▼

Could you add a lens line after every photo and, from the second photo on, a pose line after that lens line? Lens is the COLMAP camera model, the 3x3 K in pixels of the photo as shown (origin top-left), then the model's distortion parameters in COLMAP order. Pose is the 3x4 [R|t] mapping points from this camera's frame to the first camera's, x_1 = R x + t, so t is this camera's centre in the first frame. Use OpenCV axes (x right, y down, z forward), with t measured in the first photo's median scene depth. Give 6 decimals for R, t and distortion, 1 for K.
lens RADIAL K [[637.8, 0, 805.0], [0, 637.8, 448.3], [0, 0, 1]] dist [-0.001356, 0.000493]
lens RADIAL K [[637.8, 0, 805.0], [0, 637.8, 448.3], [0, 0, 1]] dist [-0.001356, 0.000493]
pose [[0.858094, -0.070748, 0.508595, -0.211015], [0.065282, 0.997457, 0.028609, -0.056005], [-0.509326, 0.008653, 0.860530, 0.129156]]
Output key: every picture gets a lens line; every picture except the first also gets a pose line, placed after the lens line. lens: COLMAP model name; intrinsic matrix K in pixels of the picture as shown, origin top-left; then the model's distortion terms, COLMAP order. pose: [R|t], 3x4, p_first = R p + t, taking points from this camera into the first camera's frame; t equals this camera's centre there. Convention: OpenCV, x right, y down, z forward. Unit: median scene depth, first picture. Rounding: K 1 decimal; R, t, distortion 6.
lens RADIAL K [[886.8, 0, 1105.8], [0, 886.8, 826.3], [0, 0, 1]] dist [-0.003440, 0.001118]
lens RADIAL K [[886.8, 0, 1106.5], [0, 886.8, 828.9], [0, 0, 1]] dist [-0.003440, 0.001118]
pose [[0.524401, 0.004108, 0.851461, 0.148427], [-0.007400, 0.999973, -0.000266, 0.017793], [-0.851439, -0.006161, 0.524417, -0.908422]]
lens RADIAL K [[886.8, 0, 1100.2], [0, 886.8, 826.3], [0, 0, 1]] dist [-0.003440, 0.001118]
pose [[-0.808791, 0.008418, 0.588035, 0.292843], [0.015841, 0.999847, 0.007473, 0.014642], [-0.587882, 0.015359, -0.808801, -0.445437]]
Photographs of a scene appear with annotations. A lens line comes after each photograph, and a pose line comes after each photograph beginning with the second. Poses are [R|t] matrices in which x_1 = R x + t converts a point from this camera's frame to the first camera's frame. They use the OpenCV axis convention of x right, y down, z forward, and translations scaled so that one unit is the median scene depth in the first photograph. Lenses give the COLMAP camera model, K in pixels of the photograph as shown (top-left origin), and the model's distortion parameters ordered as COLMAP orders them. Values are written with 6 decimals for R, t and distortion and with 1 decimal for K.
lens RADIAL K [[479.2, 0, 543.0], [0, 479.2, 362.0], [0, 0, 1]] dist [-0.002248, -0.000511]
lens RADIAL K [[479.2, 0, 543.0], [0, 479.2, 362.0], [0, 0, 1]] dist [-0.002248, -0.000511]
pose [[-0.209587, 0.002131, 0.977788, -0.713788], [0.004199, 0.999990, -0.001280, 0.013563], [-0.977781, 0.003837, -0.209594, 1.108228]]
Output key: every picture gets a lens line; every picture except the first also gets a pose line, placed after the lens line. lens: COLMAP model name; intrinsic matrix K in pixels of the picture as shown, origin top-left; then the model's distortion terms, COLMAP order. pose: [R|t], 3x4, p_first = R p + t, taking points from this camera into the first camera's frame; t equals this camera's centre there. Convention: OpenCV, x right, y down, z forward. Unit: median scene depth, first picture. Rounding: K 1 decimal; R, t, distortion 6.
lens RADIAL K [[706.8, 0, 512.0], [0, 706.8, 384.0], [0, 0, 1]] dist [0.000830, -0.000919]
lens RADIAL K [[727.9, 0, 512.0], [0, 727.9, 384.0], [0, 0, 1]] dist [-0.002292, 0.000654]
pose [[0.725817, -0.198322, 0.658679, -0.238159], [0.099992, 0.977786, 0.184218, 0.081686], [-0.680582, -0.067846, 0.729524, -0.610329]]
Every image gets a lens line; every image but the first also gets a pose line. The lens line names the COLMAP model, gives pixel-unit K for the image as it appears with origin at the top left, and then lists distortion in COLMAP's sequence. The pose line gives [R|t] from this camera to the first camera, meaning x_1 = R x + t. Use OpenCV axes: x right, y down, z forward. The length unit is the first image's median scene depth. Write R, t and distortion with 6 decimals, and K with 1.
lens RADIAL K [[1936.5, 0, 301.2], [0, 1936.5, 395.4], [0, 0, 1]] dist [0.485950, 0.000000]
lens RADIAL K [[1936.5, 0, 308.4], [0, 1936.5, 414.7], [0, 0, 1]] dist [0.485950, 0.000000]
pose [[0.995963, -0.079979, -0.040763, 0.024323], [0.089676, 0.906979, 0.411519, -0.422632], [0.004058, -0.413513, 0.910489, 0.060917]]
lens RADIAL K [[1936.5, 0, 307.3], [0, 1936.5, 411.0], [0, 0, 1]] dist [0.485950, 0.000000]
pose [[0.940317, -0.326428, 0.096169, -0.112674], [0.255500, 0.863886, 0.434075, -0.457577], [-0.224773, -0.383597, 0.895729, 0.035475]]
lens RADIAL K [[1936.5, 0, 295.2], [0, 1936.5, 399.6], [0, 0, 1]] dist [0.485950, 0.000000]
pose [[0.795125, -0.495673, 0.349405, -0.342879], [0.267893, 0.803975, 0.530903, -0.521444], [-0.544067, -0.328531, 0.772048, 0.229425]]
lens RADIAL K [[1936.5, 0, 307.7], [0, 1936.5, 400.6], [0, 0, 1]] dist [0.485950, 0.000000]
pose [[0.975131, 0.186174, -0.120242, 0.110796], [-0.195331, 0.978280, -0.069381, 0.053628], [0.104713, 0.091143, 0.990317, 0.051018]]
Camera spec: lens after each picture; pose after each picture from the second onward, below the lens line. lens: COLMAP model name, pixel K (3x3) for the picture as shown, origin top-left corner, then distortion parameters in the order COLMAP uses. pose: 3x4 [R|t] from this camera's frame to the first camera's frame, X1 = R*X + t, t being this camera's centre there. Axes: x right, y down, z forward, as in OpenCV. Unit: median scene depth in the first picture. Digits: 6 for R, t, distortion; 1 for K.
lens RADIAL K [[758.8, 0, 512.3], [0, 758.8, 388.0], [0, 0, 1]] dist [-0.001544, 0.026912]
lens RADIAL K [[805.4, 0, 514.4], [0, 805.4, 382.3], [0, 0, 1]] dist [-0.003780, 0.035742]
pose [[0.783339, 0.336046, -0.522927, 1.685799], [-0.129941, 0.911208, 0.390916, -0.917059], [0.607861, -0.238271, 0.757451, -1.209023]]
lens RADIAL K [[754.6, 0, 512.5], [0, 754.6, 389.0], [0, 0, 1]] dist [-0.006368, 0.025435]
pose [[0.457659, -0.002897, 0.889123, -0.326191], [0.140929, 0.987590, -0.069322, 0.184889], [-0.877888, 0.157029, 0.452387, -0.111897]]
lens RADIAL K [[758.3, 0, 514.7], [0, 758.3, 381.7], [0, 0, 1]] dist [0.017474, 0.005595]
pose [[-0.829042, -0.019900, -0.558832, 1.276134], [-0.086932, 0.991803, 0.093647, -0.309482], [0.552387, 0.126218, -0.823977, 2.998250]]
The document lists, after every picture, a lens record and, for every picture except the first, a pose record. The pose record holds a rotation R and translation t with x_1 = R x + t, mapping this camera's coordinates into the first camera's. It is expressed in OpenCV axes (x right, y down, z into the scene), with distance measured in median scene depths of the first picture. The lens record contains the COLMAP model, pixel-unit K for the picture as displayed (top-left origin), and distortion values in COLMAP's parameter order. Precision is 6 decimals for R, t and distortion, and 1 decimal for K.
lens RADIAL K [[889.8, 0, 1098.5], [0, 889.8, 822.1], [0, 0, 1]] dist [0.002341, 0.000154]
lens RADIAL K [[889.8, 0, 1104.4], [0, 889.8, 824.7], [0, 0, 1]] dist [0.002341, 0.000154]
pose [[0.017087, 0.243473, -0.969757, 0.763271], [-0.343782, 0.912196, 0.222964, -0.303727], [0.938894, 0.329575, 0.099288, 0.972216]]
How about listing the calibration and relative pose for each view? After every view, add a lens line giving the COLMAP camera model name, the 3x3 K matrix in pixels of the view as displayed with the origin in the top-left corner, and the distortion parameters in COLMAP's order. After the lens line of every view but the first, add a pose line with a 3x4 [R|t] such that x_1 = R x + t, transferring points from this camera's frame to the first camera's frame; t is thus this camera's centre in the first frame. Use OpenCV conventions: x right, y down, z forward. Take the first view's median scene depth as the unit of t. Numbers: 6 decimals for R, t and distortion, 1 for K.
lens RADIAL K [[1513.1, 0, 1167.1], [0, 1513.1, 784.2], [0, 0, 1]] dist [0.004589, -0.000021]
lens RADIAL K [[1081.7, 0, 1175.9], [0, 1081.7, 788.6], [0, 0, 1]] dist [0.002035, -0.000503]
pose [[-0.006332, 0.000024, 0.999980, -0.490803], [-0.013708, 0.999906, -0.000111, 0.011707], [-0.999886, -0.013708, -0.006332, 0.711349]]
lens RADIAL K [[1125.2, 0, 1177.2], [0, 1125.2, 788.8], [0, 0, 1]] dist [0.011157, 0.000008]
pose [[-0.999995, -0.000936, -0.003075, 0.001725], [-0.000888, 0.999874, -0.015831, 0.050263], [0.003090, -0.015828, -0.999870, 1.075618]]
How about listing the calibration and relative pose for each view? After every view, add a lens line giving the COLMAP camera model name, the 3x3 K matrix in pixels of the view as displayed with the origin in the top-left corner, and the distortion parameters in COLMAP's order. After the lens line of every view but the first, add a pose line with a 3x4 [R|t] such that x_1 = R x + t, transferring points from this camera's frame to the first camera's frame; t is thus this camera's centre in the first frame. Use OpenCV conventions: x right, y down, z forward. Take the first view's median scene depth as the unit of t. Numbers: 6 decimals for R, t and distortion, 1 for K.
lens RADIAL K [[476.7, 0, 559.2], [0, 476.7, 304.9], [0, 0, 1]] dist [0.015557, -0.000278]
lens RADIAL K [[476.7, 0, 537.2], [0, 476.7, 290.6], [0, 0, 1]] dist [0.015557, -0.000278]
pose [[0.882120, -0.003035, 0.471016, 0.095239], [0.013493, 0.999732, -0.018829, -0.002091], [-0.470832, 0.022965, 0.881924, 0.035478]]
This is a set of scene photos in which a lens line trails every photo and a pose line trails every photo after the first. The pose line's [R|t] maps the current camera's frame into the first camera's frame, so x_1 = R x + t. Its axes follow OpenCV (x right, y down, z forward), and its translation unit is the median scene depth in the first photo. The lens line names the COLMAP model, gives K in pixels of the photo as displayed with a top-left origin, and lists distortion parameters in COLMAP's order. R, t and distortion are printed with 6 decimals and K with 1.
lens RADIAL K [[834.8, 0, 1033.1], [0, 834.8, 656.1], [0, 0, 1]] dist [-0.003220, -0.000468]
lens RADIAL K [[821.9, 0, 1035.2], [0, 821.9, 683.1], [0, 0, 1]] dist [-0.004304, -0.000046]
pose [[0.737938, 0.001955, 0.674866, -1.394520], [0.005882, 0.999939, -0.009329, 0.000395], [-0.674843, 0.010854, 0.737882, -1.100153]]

▲

### What you have to do
Reproduce verbatim every line from the first through the line containing "0.015359, -0.808801, -0.445437]]", including both endpoints.

### Output for this task
Could you add a lens line after every photo and, from the second photo on, a pose line after that lens line? Lens is the COLMAP camera model, the 3x3 K in pixels of the photo as shown (origin top-left), then the model's distortion parameters in COLMAP order. Pose is the 3x4 [R|t] mapping points from this camera's frame to the first camera's, x_1 = R x + t, so t is this camera's centre in the first frame. Use OpenCV axes (x right, y down, z forward), with t measured in the first photo's median scene depth. Give 6 decimals for R, t and distortion, 1 for K.
lens RADIAL K [[637.8, 0, 805.0], [0, 637.8, 448.3], [0, 0, 1]] dist [-0.001356, 0.000493]
lens RADIAL K [[637.8, 0, 805.0], [0, 637.8, 448.3], [0, 0, 1]] dist [-0.001356, 0.000493]
pose [[0.858094, -0.070748, 0.508595, -0.211015], [0.065282, 0.997457, 0.028609, -0.056005], [-0.509326, 0.008653, 0.860530, 0.129156]]
Output key: every picture gets a lens line; every picture except the first also gets a pose line, placed after the lens line. lens: COLMAP model name; intrinsic matrix K in pixels of the picture as shown, origin top-left; then the model's distortion terms, COLMAP order. pose: [R|t], 3x4, p_first = R p + t, taking points from this camera into the first camera's frame; t equals this camera's centre there. Convention: OpenCV, x right, y down, z forward. Unit: median scene depth, first picture. Rounding: K 1 decimal; R, t, distortion 6.
lens RADIAL K [[886.8, 0, 1105.8], [0, 886.8, 826.3], [0, 0, 1]] dist [-0.003440, 0.001118]
lens RADIAL K [[886.8, 0, 1106.5], [0, 886.8, 828.9], [0, 0, 1]] dist [-0.003440, 0.001118]
pose [[0.524401, 0.004108, 0.851461, 0.148427], [-0.007400, 0.999973, -0.000266, 0.017793], [-0.851439, -0.006161, 0.524417, -0.908422]]
lens RADIAL K [[886.8, 0, 1100.2], [0, 886.8, 826.3], [0, 0, 1]] dist [-0.003440, 0.001118]
pose [[-0.808791, 0.008418, 0.588035, 0.292843], [0.015841, 0.999847, 0.007473, 0.014642], [-0.587882, 0.015359, -0.808801, -0.445437]]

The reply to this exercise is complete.